## WHAT YOU SHOULD DO
Retype every line from the top of the entries down to the one with "Rendered at 1275 by 1650 pixels.", both included, and skip the pictures.

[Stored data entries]

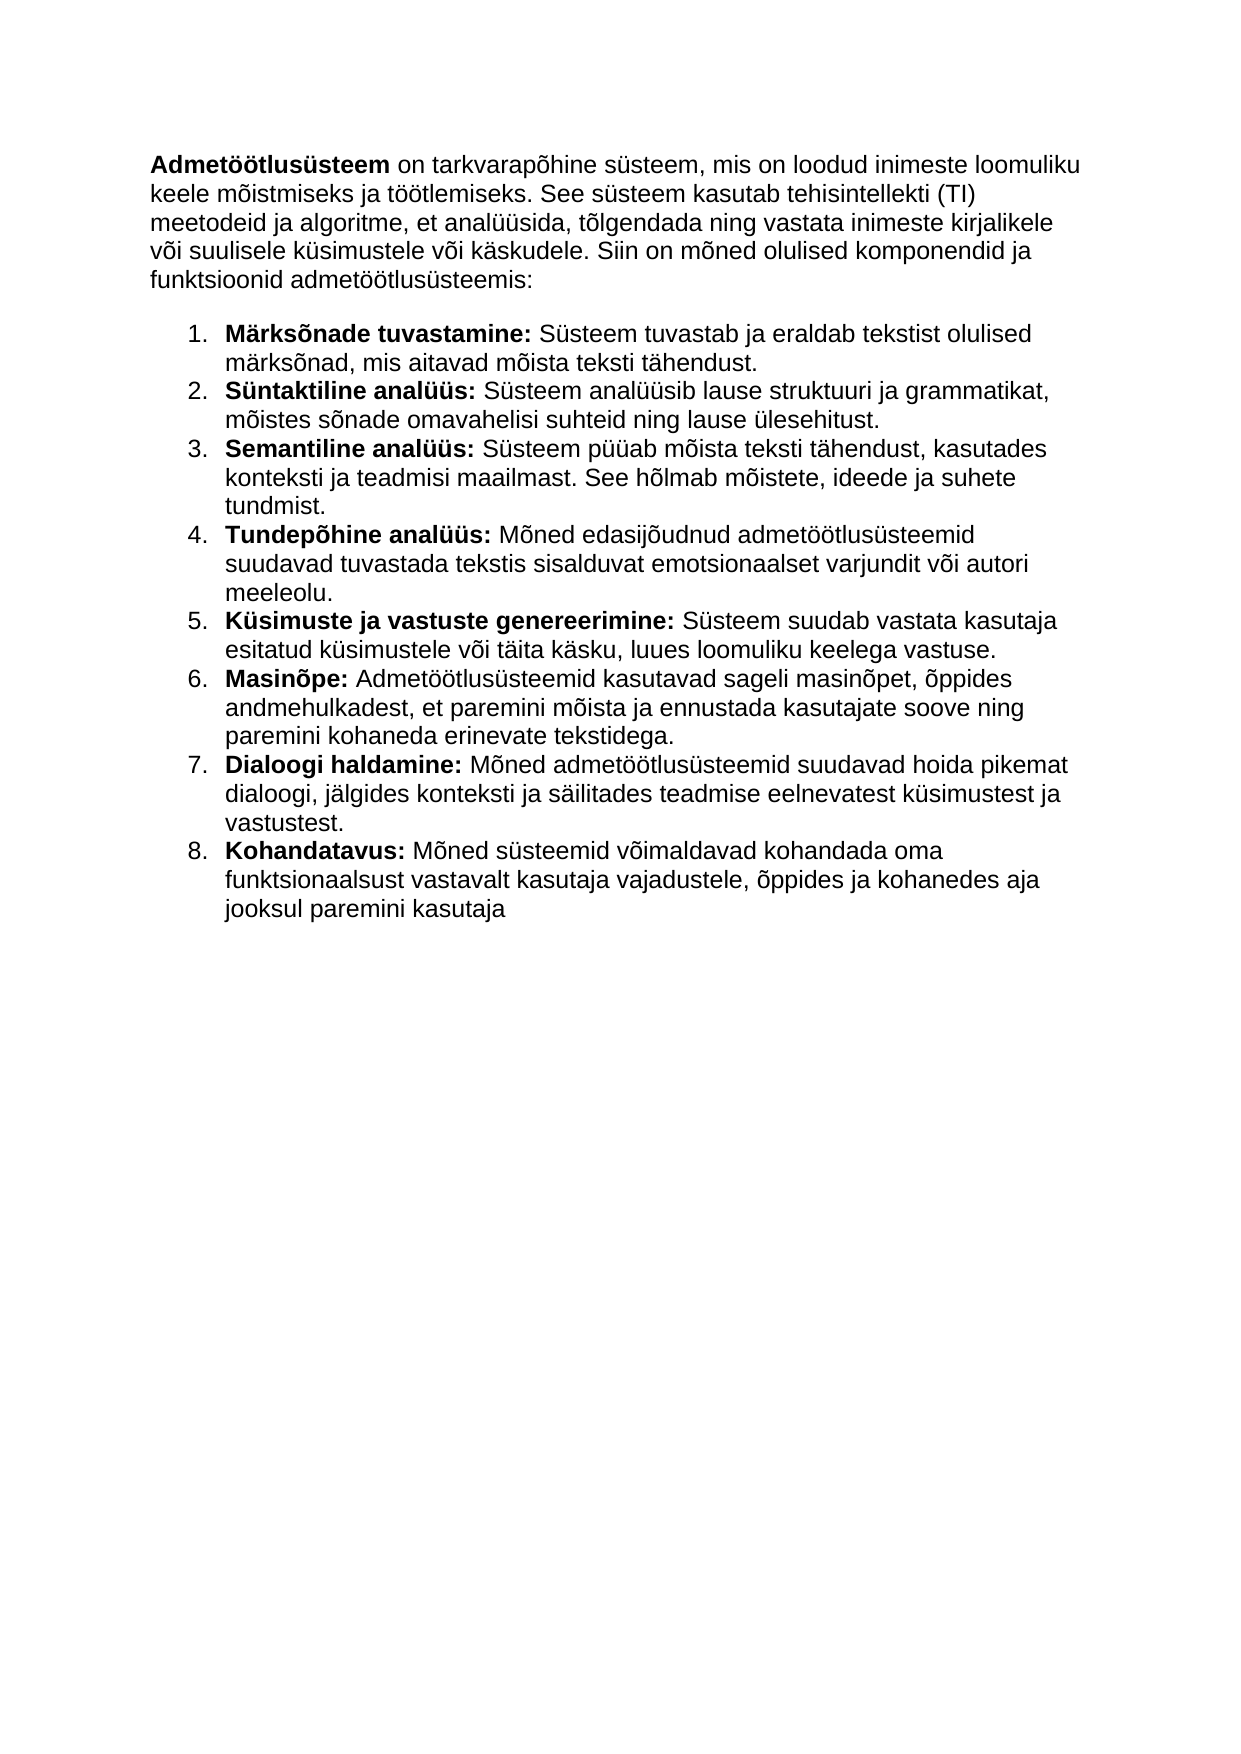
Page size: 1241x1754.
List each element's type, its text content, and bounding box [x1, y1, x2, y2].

list Dialoogi haldamine: Mõned admetöötlusüsteemid suudavad hoida pikemat dialoogi, jälgides konteksti ja säilitades teadmise eelnevatest küsimustest ja vastustest. [187, 750, 1090, 836]
list Semantiline analüüs: Süsteem püüab mõista teksti tähendust, kasutades konteksti ja teadmisi maailmast. See hõlmab mõistete, ideede ja suhete tundmist. [187, 434, 1090, 520]
list Kohandatavus: Mõned süsteemid võimaldavad kohandada oma funktsionaalsust vastavalt kasutaja vajadustele, õppides ja kohanedes aja jooksul paremini kasutaja [187, 836, 1090, 922]
list Tundepõhine analüüs: Mõned edasijõudnud admetöötlusüsteemid suudavad tuvastada tekstis sisalduvat emotsionaalset varjundit või autori meeleolu. [187, 520, 1090, 606]
list Küsimuste ja vastuste genereerimine: Süsteem suudab vastata kasutaja esitatud küsimustele või täita käsku, luues loomuliku keelega vastuse. [187, 606, 1090, 664]
text Admetöötlusüsteem on tarkvarapõhine süsteem, mis on loodud inimeste loomuliku keele mõistmiseks ja töötlemiseks. See süsteem kasutab tehisintellekti (TI) meetodeid ja algoritme, et analüüsida, tõlgendada ning vastata inimeste kirjalikele või suulisele küsimustele või käskudele. Siin on mõned olulised komponendid ja funktsioonid admetöötlusüsteemis: [150, 150, 1090, 294]
list Süntaktiline analüüs: Süsteem analüüsib lause struktuuri ja grammatikat, mõistes sõnade omavahelisi suhteid ning lause ülesehitust. [187, 376, 1090, 434]
list Märksõnade tuvastamine: Süsteem tuvastab ja eraldab tekstist olulised märksõnad, mis aitavad mõista teksti tähendust. [187, 319, 1090, 376]
list Masinõpe: Admetöötlusüsteemid kasutavad sageli masinõpet, õppides andmehulkadest, et paremini mõista ja ennustada kasutajate soove ning paremini kohaneda erinevate tekstidega. [187, 664, 1090, 750]
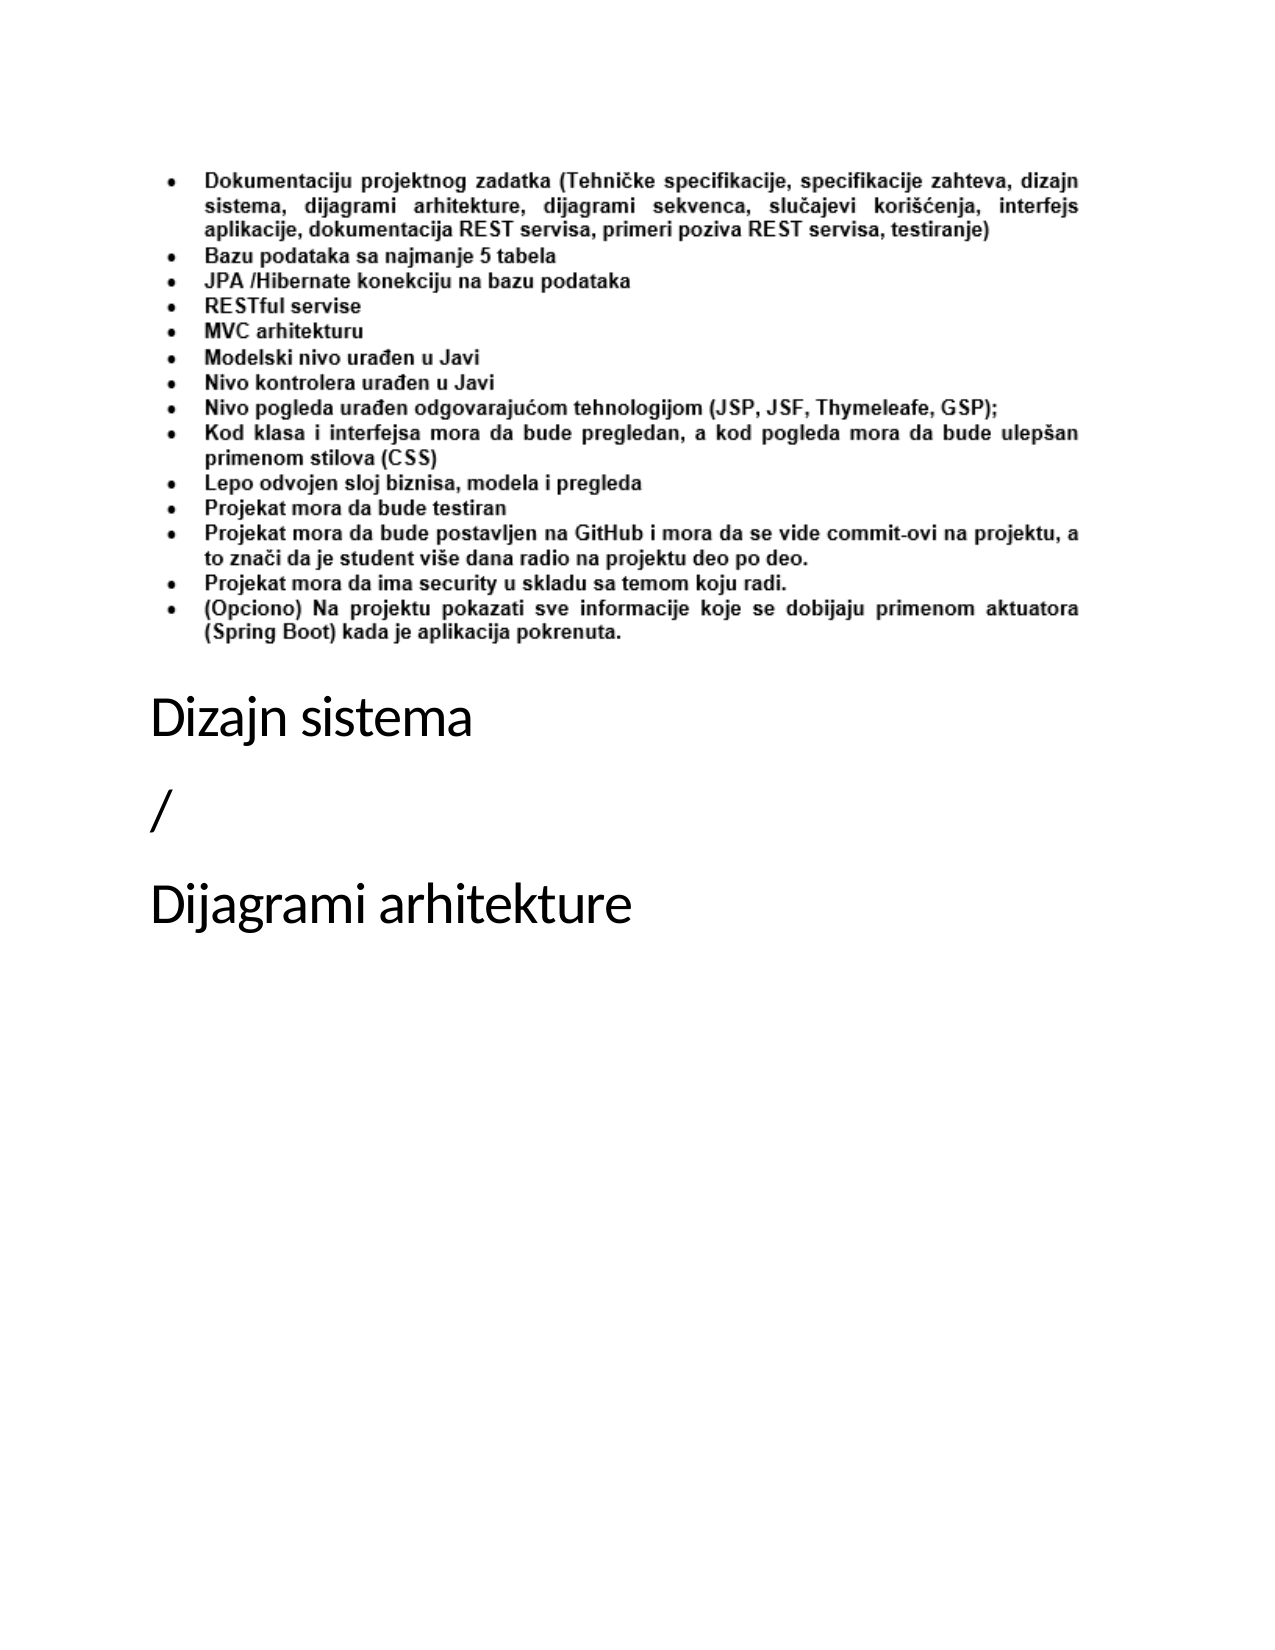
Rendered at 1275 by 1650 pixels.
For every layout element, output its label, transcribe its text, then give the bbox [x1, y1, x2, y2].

text Dizajn sistema [150, 680, 1125, 751]
picture [150, 150, 1102, 661]
text / [150, 773, 1125, 845]
text Dijagrami arhitekture [150, 867, 1125, 938]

## WRITTEN SOLUTION
Page size: 1241x1754.
List each element's type, its text content, and bounding box [x1, y1, x2, y2].

list Dialoogi haldamine: Mõned admetöötlusüsteemid suudavad hoida pikemat dialoogi, jälgides konteksti ja säilitades teadmise eelnevatest küsimustest ja vastustest. [187, 750, 1090, 836]
list Semantiline analüüs: Süsteem püüab mõista teksti tähendust, kasutades konteksti ja teadmisi maailmast. See hõlmab mõistete, ideede ja suhete tundmist. [187, 434, 1090, 520]
list Kohandatavus: Mõned süsteemid võimaldavad kohandada oma funktsionaalsust vastavalt kasutaja vajadustele, õppides ja kohanedes aja jooksul paremini kasutaja [187, 836, 1090, 922]
list Tundepõhine analüüs: Mõned edasijõudnud admetöötlusüsteemid suudavad tuvastada tekstis sisalduvat emotsionaalset varjundit või autori meeleolu. [187, 520, 1090, 606]
list Küsimuste ja vastuste genereerimine: Süsteem suudab vastata kasutaja esitatud küsimustele või täita käsku, luues loomuliku keelega vastuse. [187, 606, 1090, 664]
text Admetöötlusüsteem on tarkvarapõhine süsteem, mis on loodud inimeste loomuliku keele mõistmiseks ja töötlemiseks. See süsteem kasutab tehisintellekti (TI) meetodeid ja algoritme, et analüüsida, tõlgendada ning vastata inimeste kirjalikele või suulisele küsimustele või käskudele. Siin on mõned olulised komponendid ja funktsioonid admetöötlusüsteemis: [150, 150, 1090, 294]
list Süntaktiline analüüs: Süsteem analüüsib lause struktuuri ja grammatikat, mõistes sõnade omavahelisi suhteid ning lause ülesehitust. [187, 376, 1090, 434]
list Märksõnade tuvastamine: Süsteem tuvastab ja eraldab tekstist olulised märksõnad, mis aitavad mõista teksti tähendust. [187, 319, 1090, 376]
list Masinõpe: Admetöötlusüsteemid kasutavad sageli masinõpet, õppides andmehulkadest, et paremini mõista ja ennustada kasutajate soove ning paremini kohaneda erinevate tekstidega. [187, 664, 1090, 750]
Rendered at 1275 by 1650 pixels.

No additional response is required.